TEKS DOKUMEN >>

►

Dalam percakapan terkait iman Orthodox dengan para katekumen khususnya yang berlatar belakang Protestan, sering muncul pertanyaan-pertanyaan yang ketika direspon akan mendapat respon balik seperti ini: “dimana dalilnya di Alkitab?” atau “ayat mana di Alkitab yang menyatakan itu?” Tentunya ini respon yang wajar dan normal sebab Alkitab adalah satu bagian penting dari tradisi iman kita dan membaca Alkitab seharusnya memang dilakukan setiap hari secara teratur sejalan dengan doa-doa harian kita. Mereka yang memberikan respon seperti itu juga tentunya memiliki suatu keinginan untuk mengetahui lebih tentang apa yang mereka imani selama ini, dan apa sebenarnya yang diyakini dan diajarkan Gereja Orthodox mengenai Alkitab dan kedudukannya di dalam Gereja.

◄

DAFTAR TUGAS >>
**1)** Kutip secara persis bagian teks dokumen yang dimulai dengan "Dalam percakapan terkait" dan berlanjut sampai "di dalam Gereja.".
**2)** Nyatakan apakah masing-masing pernyataan ini sesuai dengan teks dokumen, dengan jawaban ya atau tidak beserta kutipan persis kata-kata teks yang menentukannya: (a) Pertanyaan "dimana dalilnya di Alkitab?" disebut sebagai respon yang tidak wajar. (b) Membaca Alkitab seharusnya dilakukan setiap hari secara teratur. (c) Para katekumen yang dimaksud khususnya berlatar belakang Katolik.
Data merupakan bahan tersendiri yang terpisah dari teks dokumen.

BAHAN YANG DISEDIAKAN >>
►

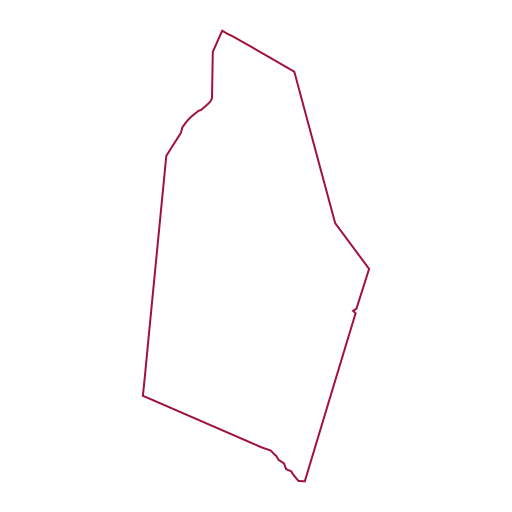 Pedro Avelino, Rio Grande do Norte, Brazil
{"feature_id": "56859067B85283372210040", "entity_name": "Pedro Avelino", "entity_type": "district", "adm_level": 2, "iso_a3": "BRA", "parent_name": "Brazil", "parent_adm1": "Rio Grande do Norte", "projection": "equal_earth", "projection_center": [-36.335, -5.465], "detail": "fine", "context": "isolated", "style": "outline", "palette": "rose", "viewbox_px": 512, "rotation_deg": 0, "n_neighbors": 0, "source": "geoboundaries", "source_scale": "gbopen_adm2", "svg_char_len": 716}
<svg xmlns="http://www.w3.org/2000/svg" viewBox="0 0 512 512"><path d="M142.9,395.8L253.4,443.8L261.4,447.3L270.7,450.5L274.2,454.2L276.2,455.8L278.6,459.9L283.9,463.3L286.1,469.1L291.3,471.4L292.8,474.0L295.6,477.5L298.5,481.0L304.8,481.3L330.0,397.8L340.3,363.7L352.7,322.8L355.6,313.3L353.1,310.8L356.4,308.8L369.1,268.9L335.2,223.2L321.1,171.1L294.3,71.7L257.9,50.7L254.2,48.5L238.5,39.6L233.5,36.8L230.7,35.3L228.2,34.2L225.0,32.4L222.2,30.7L212.8,51.9L212.0,98.2L210.4,101.5L208.1,103.8L201.3,109.8L198.2,111.0L195.4,113.3L192.2,115.9L189.4,118.4L186.1,122.2L182.4,127.3L180.9,132.9L171.9,147.0L166.3,155.9L154.3,278.9L148.5,338.5L144.9,376.2L142.9,395.8Z" fill="none" stroke="#9f1239" stroke-width="2"/></svg>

◄

JAWABAN >>
**1)**
Dalam percakapan terkait iman Orthodox dengan para katekumen khususnya yang berlatar belakang Protestan, sering muncul pertanyaan-pertanyaan yang ketika direspon akan mendapat respon balik seperti ini: “dimana dalilnya di Alkitab?” atau “ayat mana di Alkitab yang menyatakan itu?” Tentunya ini respon yang wajar dan normal sebab Alkitab adalah satu bagian penting dari tradisi iman kita dan membaca Alkitab seharusnya memang dilakukan setiap hari secara teratur sejalan dengan doa-doa harian kita. Mereka yang memberikan respon seperti itu juga tentunya memiliki suatu keinginan untuk mengetahui lebih tentang apa yang mereka imani selama ini, dan apa sebenarnya yang diyakini dan diajarkan Gereja Orthodox mengenai Alkitab dan kedudukannya di dalam Gereja.

**2)**
(a) Tidak: "Tentunya ini respon yang wajar dan normal"
(b) Ya: "membaca Alkitab seharusnya memang dilakukan setiap hari secara teratur"
(c) Tidak: "khususnya yang berlatar belakang Protestan"